Over the last 18 months, the COVID-19 pandemic brought to light the need for the global community to re-examine our relationship to the natural world. The pandemic, and its impact on us all, showed that despite all our technological advances, we are completely dependent on healthy and vibrant ecosystems for our health, water, food, medicines, clothes, fuel, shelter and energy. 

Looking forward to 2030, the achievement (or not) of the SDGs and beyond, it is clear that “The way humanity manages or mismanages its nature-based assets, including pollinators, will in part define our collective future in the 21st century” (Achim Steiner, Director of UNEP, UNEP 2011). Therefore, for the very achievement of our vision of a sustainable future where people and planet are protected and valued, it is vital that we – as a movement for change and as individuals – care about the bees (and all other pollinators too!).

This year, the Biodiversity Day 2021 slogan is “We’re part of the solution” – and for the social value movement this rings true. Our movement and our mission plays a key role in challenging and changing the way decisions are being made, to ensure that people and the planet are respected and protected. By broadening our definition of value and looking beyond just short-term financial return, we are able to centralise people and the planet in all decision making, which ultimately will lead to the protection of the environment, the reduction of inequalities and improved wellbeing for all. 

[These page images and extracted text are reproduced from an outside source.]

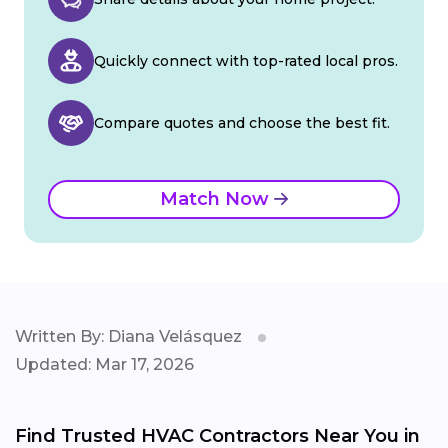
Quickly connect with top-rated local pros.
Compare quotes and choose the best fit.
Match Now
Written By: Diana Velásquez
Updated: Mar 17, 2026
Find Trusted HVAC Contractors Near You in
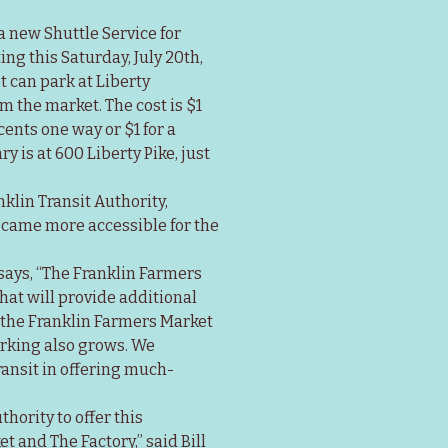
 new Shuttle Service for 
g this Saturday, July 20th, 
 can park at Liberty 
 the market. The cost is $1 
ents one way or $1 for a 
 is at 600 Liberty Pike, just 
lin Transit Authority, 
ecame more accessible for the 
says, “The Franklin Farmers 
at will provide additional 
the Franklin Farmers Market 
rking also grows. We 
ransit in offering much-
hority to offer this 
 and The Factory,” said Bill 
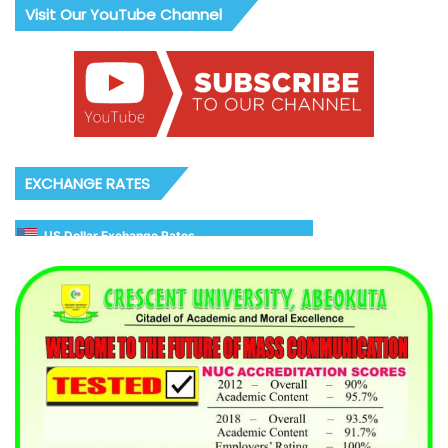
Visit Our YouTube Channel
EXCHANGE RATES
US Dollar Exchange Rates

As a movement, and as individuals, we must continue to fight for the protection of the environment, biodiversity and the pollinators that sustain it all. Not only does the achievement of the SDGs depend on it, but so does the security of our global community. From nature-based solutions to climate, health issues, food and water security, and sustainable livelihoods, biodiversity is the foundation upon which we can build back better.

To help us do more, the United Nations, as part of the observance of Bee Day 2021 have produced a list of ways we can all help:

Individually by: 

  • Planting a diverse set of native plants, which flower at different times of the year;
  • Buying raw honey from local farmers;
  • Buying products from sustainable agricultural practices;
  • Avoiding pesticides, fungicides or herbicides in our gardens;
  • Protecting wild bee colonies when possible;
  • Sponsoring a hive;
  • Making a bee water fountain by leaving a water bowl outside;
  • Helping sustaining forest ecosystems;
  • Raising awareness around us by sharing this information within our communities and networks; the decline of bees affects us all!

As governments and decision-makers by:

  • Strengthening the participation of local communities in decision-making, in particular that of indigenous people, who know and respect ecosystems and biodiversity;
  • Enforcing strategic measures, including monetary incentives to help change;
  • Increasing collaboration between national and international organisations, organisations and academic and research networks to monitor and evaluate pollination services.